New York is set to repeal a nearly century-old law that forbids dancing in New York City bars. Though NYC thinks of itself as one of the nightlife capitals of the world, the 1926 "Cabaret Law," put into place during Prohibition to prevent speakeasies, technically turns bars and clubs into no-dancing zones. The law has prevented singers including Billie Holiday and Ray Charles from performing and drew protests from Frank Sinatra and recently, several clubs in Brooklyn, where the nightlife scene continues to grow.
Multiple attempts at repeal have failed over the years, but it looks like things are finally shifting. Tomorrow a bill introduced by Brooklyn councilman Rafael Espinal will come before the City Council for a vote, and he says he has the 26 votes needed to pass it.

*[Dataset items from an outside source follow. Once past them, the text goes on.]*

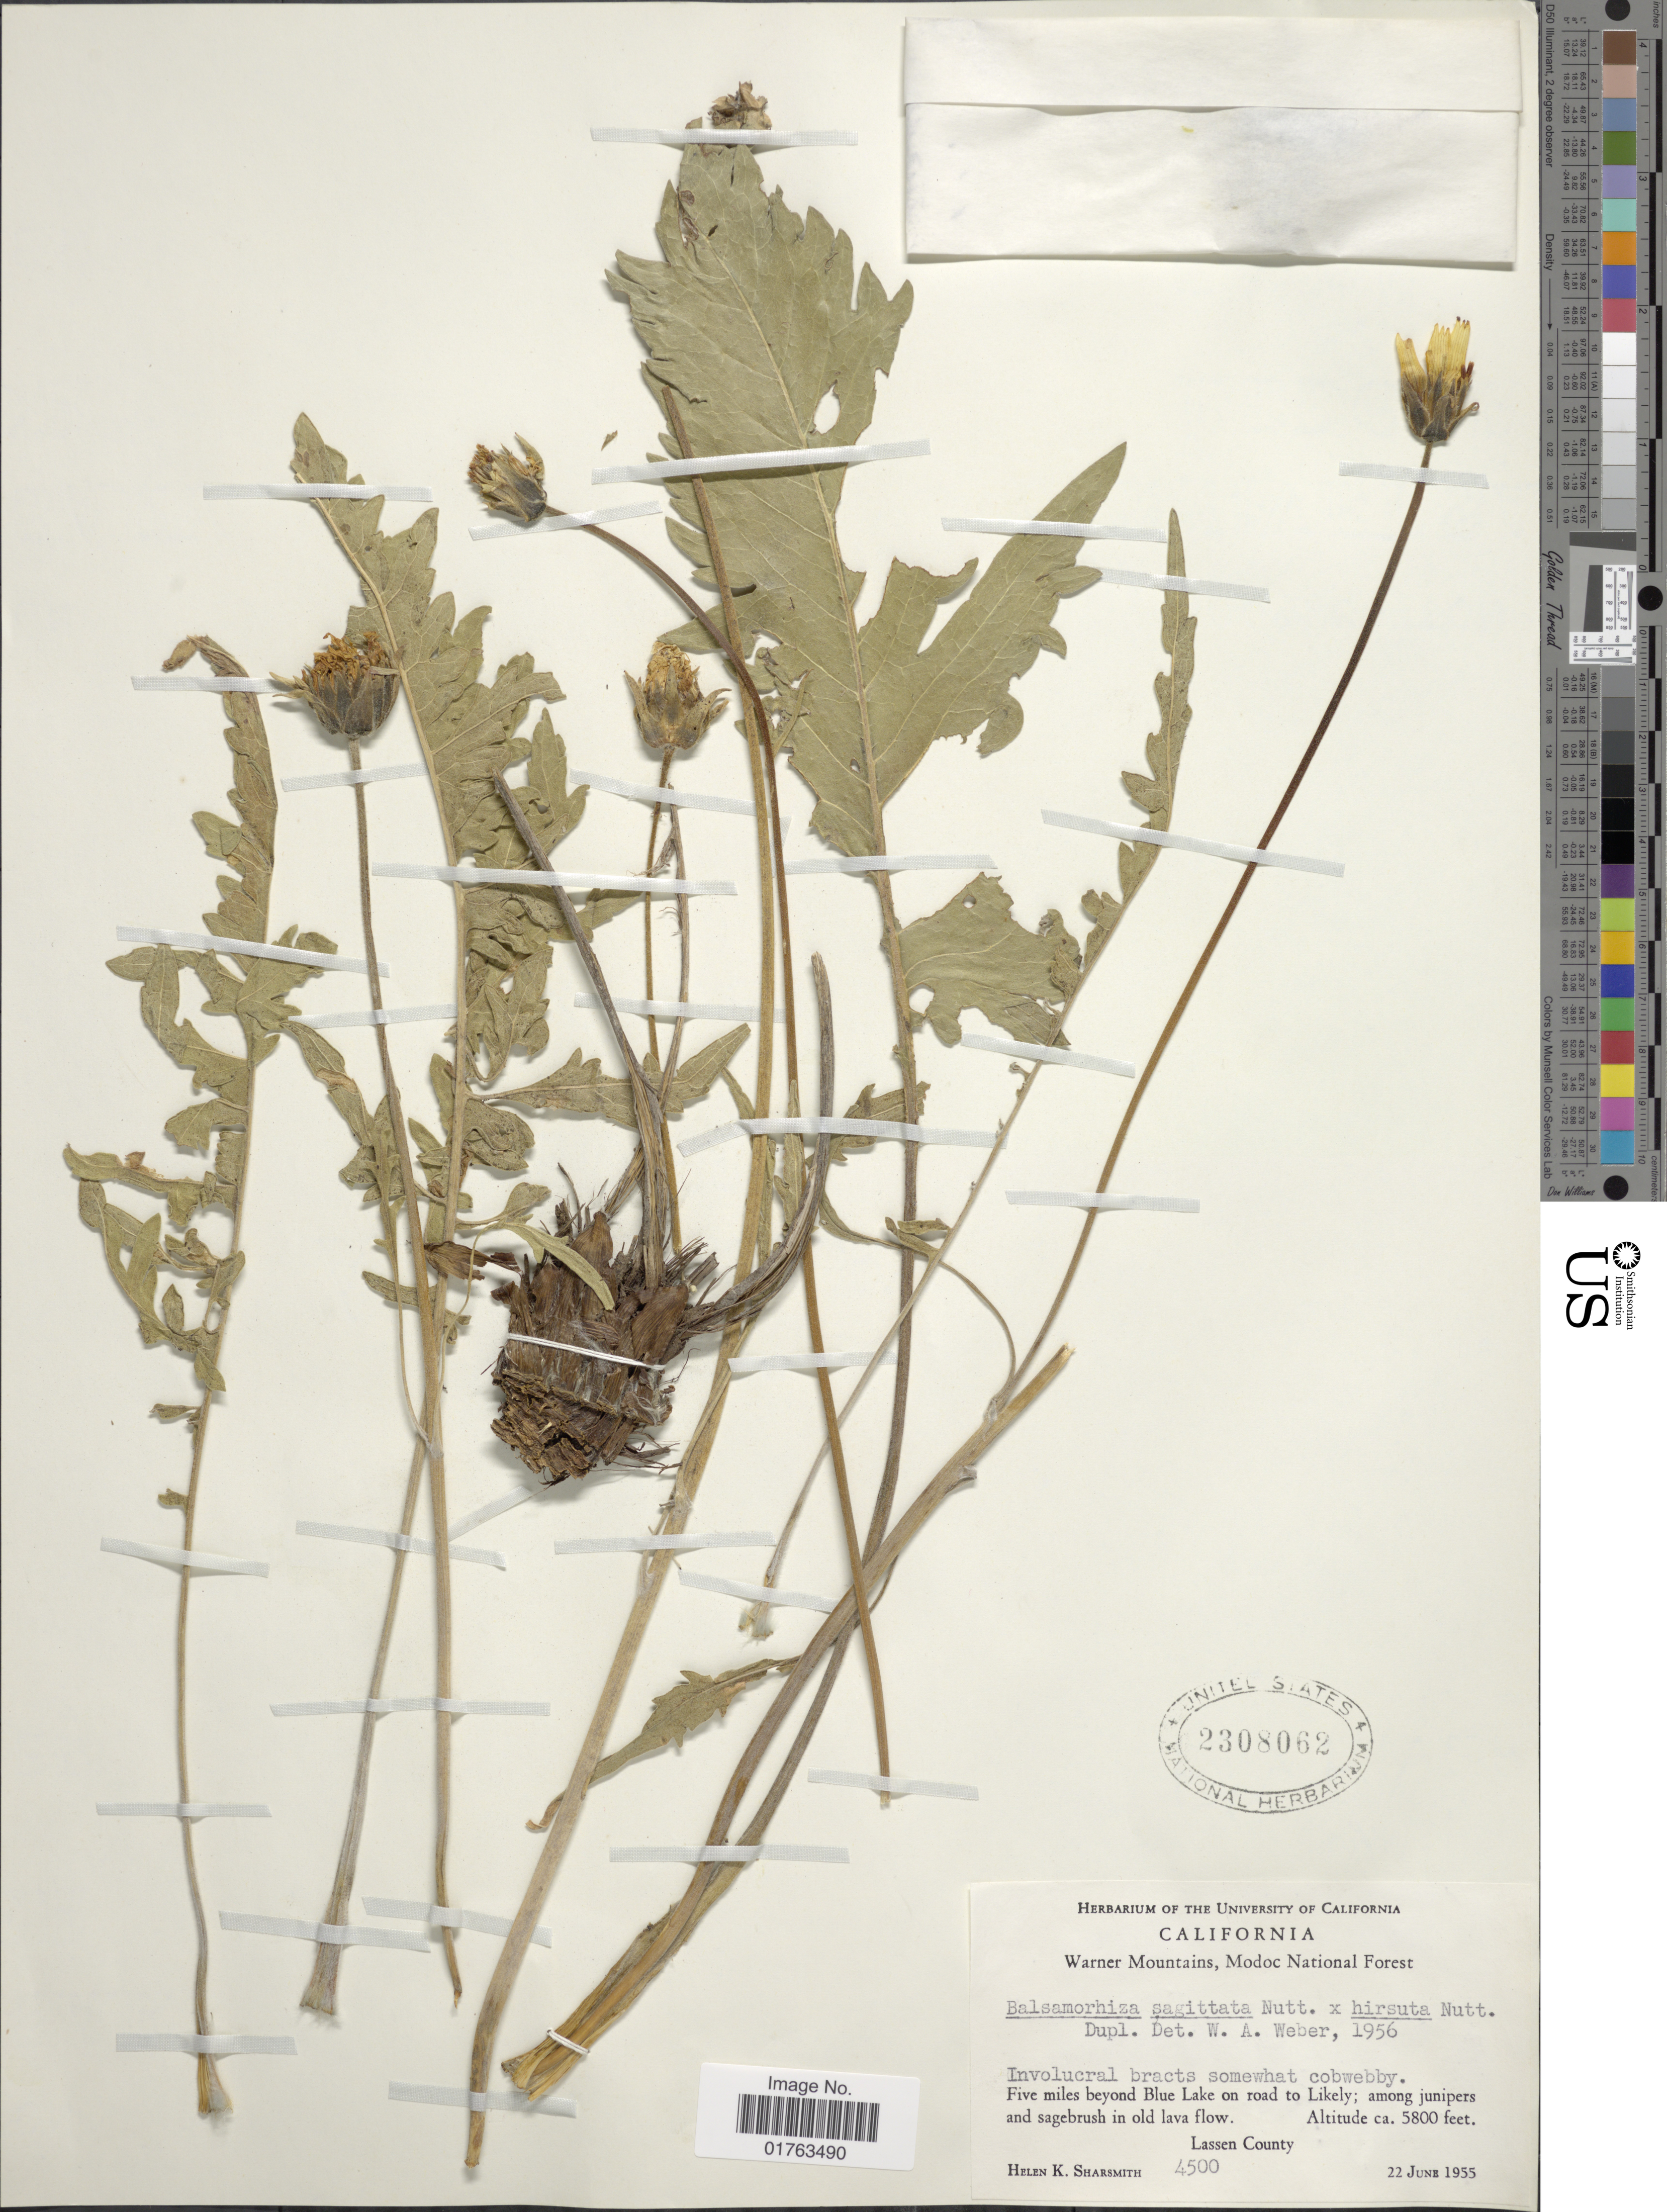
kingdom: Plantae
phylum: Tracheophyta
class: Magnoliopsida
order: Asterales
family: Asteraceae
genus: Balsamorhiza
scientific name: Balsamorhiza sagittata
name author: (Pursh) Nutt.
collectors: H. Sharsmith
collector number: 4500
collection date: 1955-06-22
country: United States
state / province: California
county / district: Lassen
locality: Five miles beyond Blue Lake on road to Likely; among junipers and sagebrush in old lava flow, Lassen County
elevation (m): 1768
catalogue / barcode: US 2308062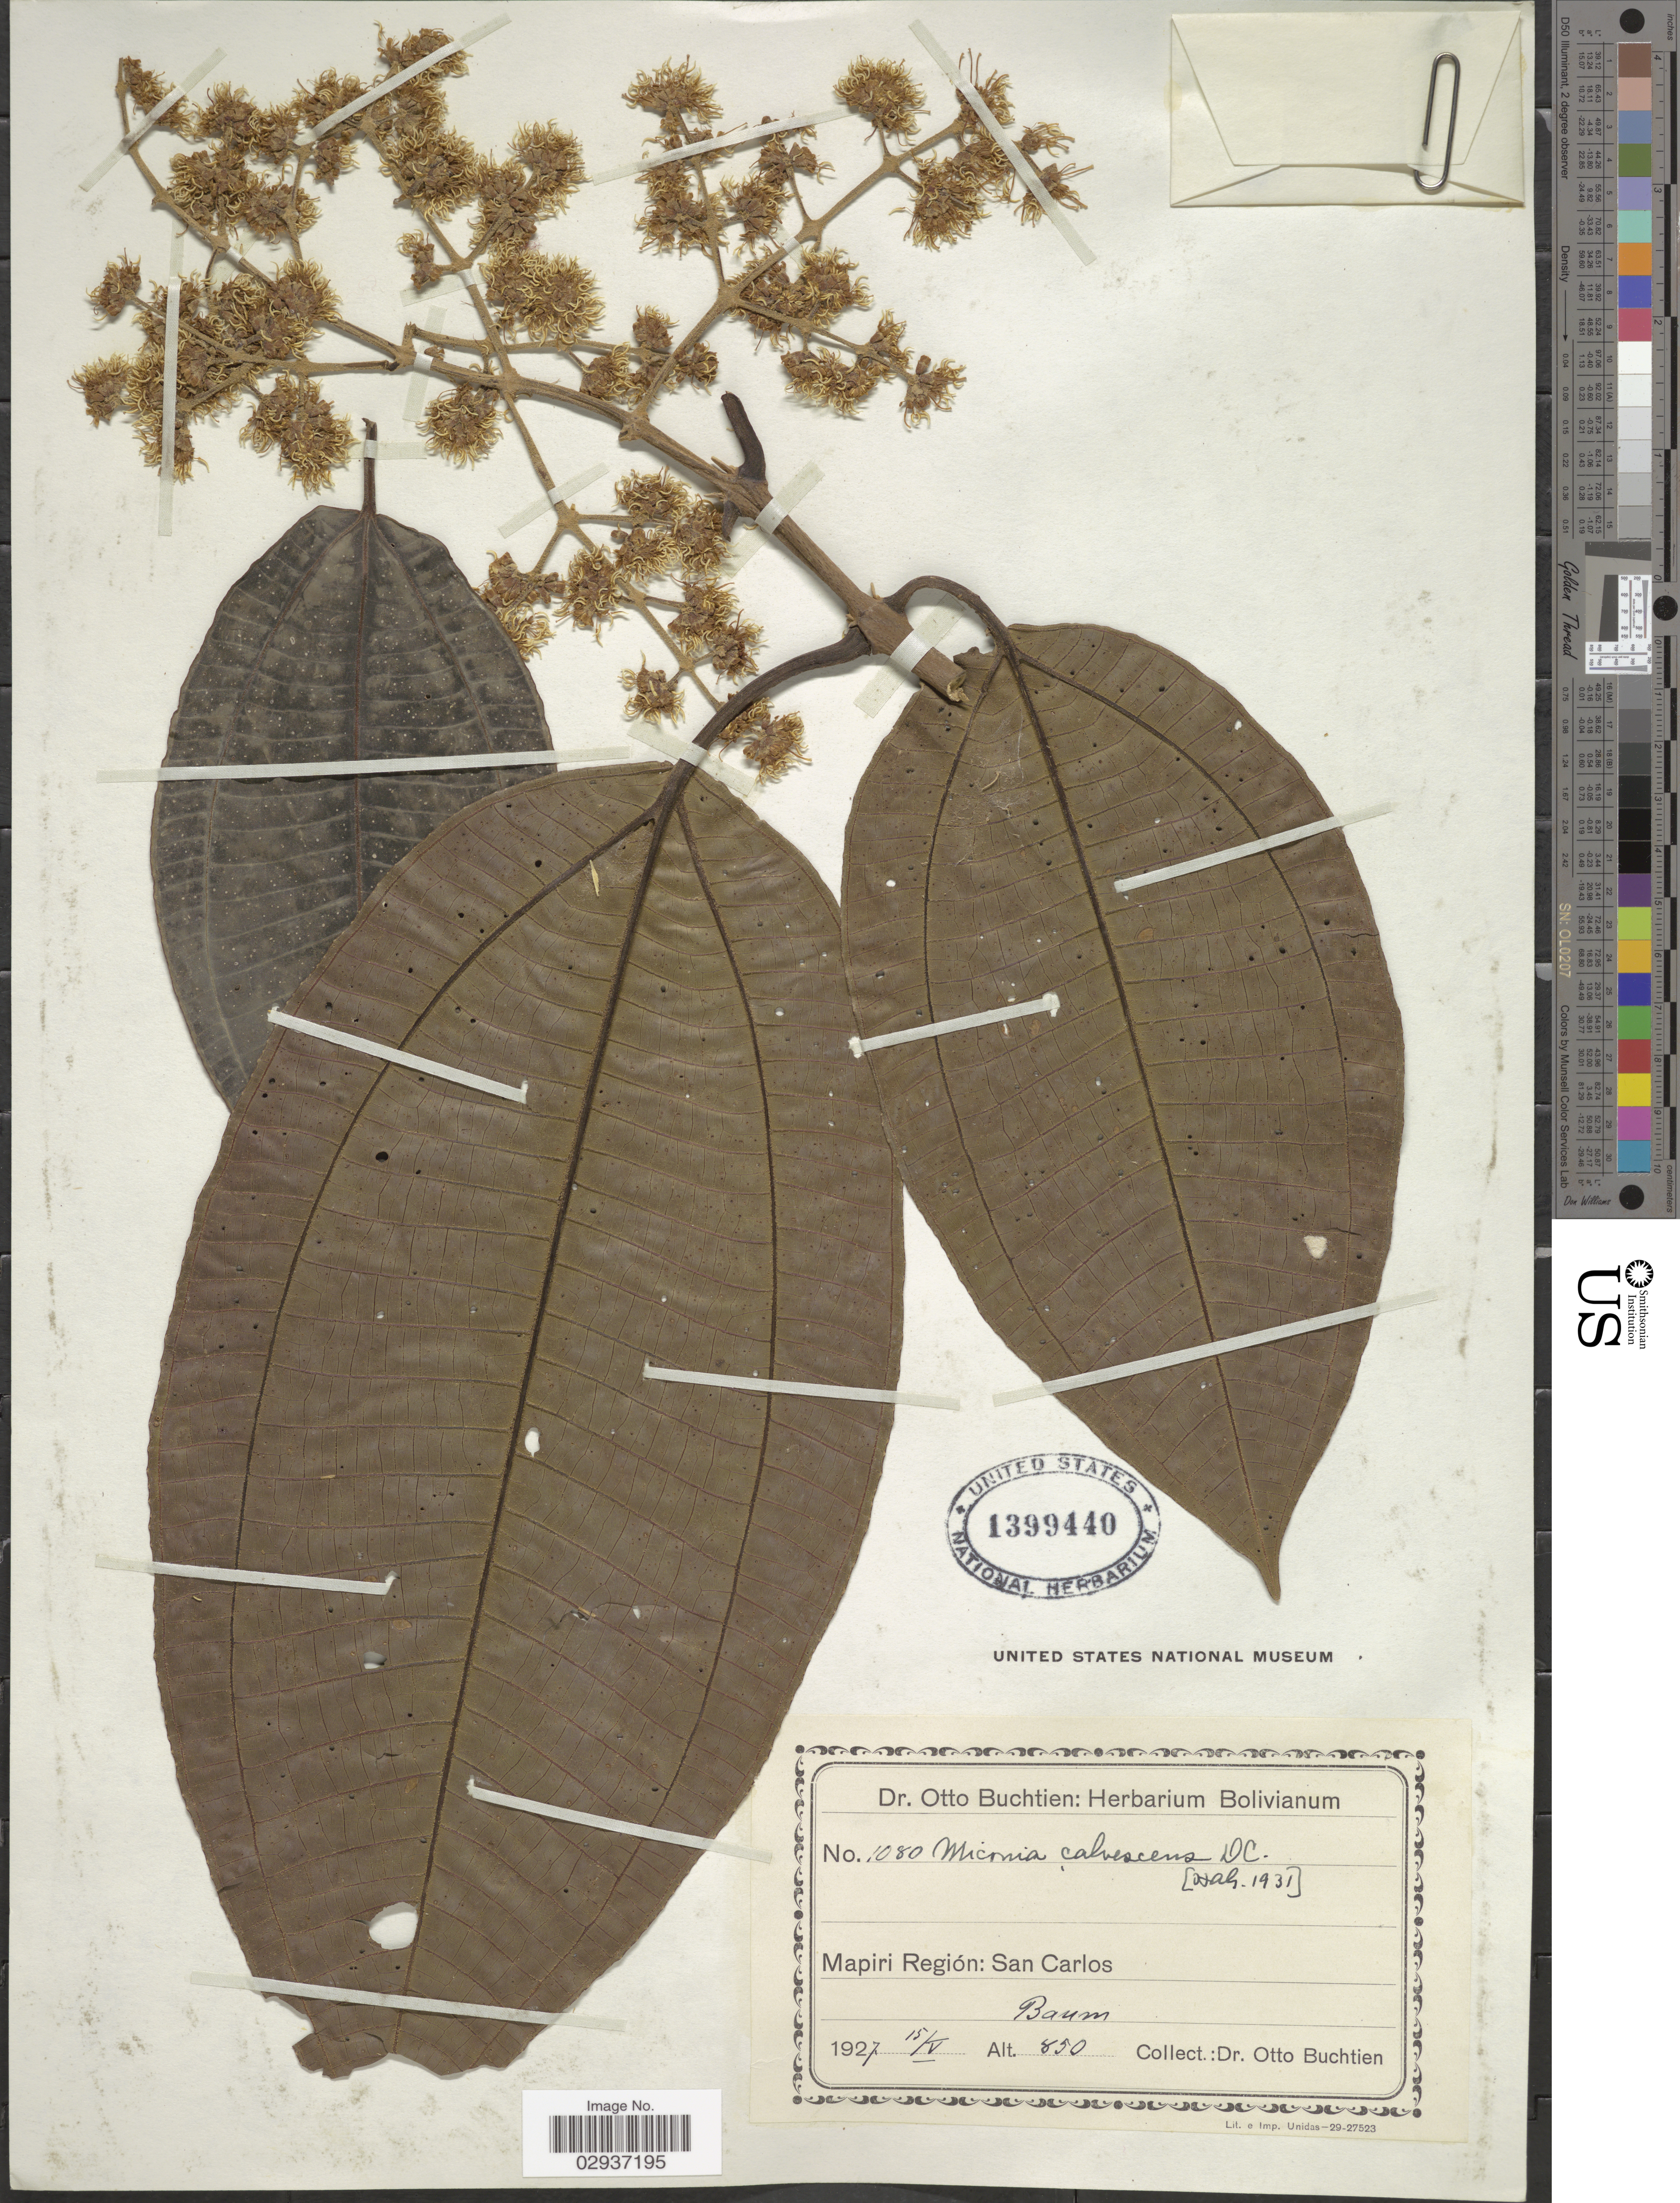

"It's over," Espinal said of the law.
According to the New York Times, only 97 out of approximately 25,000 eating and drinking establishments have a cabaret license. Getting a license is both expensive and time-consuming, and requires the approval of several agencies.
Only business in areas zoned for commercial manufacturing are eligible, and though the law hasn't been aggressively enforced since Giuliani was mayor, the threat still hangs over bars and clubs, causing their owners to "live in fear," says Espinal.
As with the criminalization of any vice, it also pushes those seeking to dance into dangerous situations - like hazardous, underground party locations that lack fire and safety regulations.